There are a lot of fallicies out there regarding the office of the Pope, the greatest being that Catholics think the Popes cannot sin or ever be wrong. They can sin, and they can be wrong in just about every area of life - all but the essential doctrines of Jesus Christ, those things which Christians must believe in order to have salvation. In other words, those essential things revealed in Scripture and oral Tradition that Christians have believed from the beginning, "So then, brethren, stand firm and hold to the traditions which you were taught by us, either by word of mouth or by epistle. (2 Thess. 2:15).
So the message is quite simple, while both the Popes and Martin Luther were sinners, Martin Luther broke from Christian traditions and from Christian Scripture and taught new doctrines, (heresy). Had Luther, the very founder of Protestantism and of whom his church is named after, the Lutheran Church, had successors I would have focused only on his heretical quotes and not also on his mad rantings and ravings and hatreds.
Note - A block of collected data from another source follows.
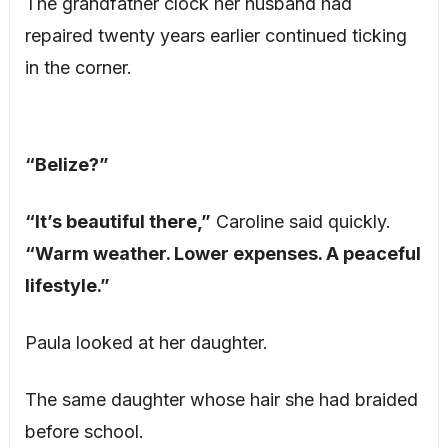
The grandfather clock her husband had
repaired twenty years earlier continued ticking
in the corner.
“Belize?”
“It’s beautiful there,”
Caroline said quickly.
“Warm weather. Lower expenses. A peaceful
lifestyle.”
Paula looked at her daughter.
The same daughter whose hair she had braided
before school.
But since he is the father of Protestantism, and since he establshed his own paralell Christian Church minus some original doctrines and sacraments, and since he is not seen in Scripture speaking with Jesus, and since he is not mentioned in Scripture prophesy as some future rescuer of Christianity gone astray, I decided to focus on both his doctrinal errors and his cruelty and insanity.
Oh yeah, those Scriptures...where did he get those again? Oh! Now I know. The One, Holy, Catholic and Apostolic Church. Doh!
Okay. This shows you don't know what you're talking about. Lutherans don't believe in "eternal security"--they believe you can commit spiritual suicide and lose your salvation (see Hebrews 6:1-4). How can something Luther-- and Lutherans to this day--deny ("once saved, always saved") be the groundwork for "morphing?"
It can't. You're wrong. 'Fess up.
Luther was unquestionably a spiritual man.
"The spiritual man makes judgments about all things, but he himself is not subject to any man's judgments." (1 Cor. 2:15).
"...why do you judge your brother? Or why do you look down on your brother? For we will all stand before God's judgment seat." (Romans 14:10)
"It is the Lord who judges me. Therefore judge nothing before the appointed time..." (1 Cor. 4:4)
As for faith alone vs. faith & works, works are the outcroppings of having been planted in the fertile soil of faith. You can fault Luther for having swung the pendulum too far as being overreactionary to the (then) Catholic teaching of salvation by works (indulgences).
But the equation is not simply faith + works = salvation, either. James just says they're integral. They go together. Works are evidential of faith; but works apart from faith--as the Catholic church was infamous for in Luther's day--is indeed straw to be burnt up at the last day.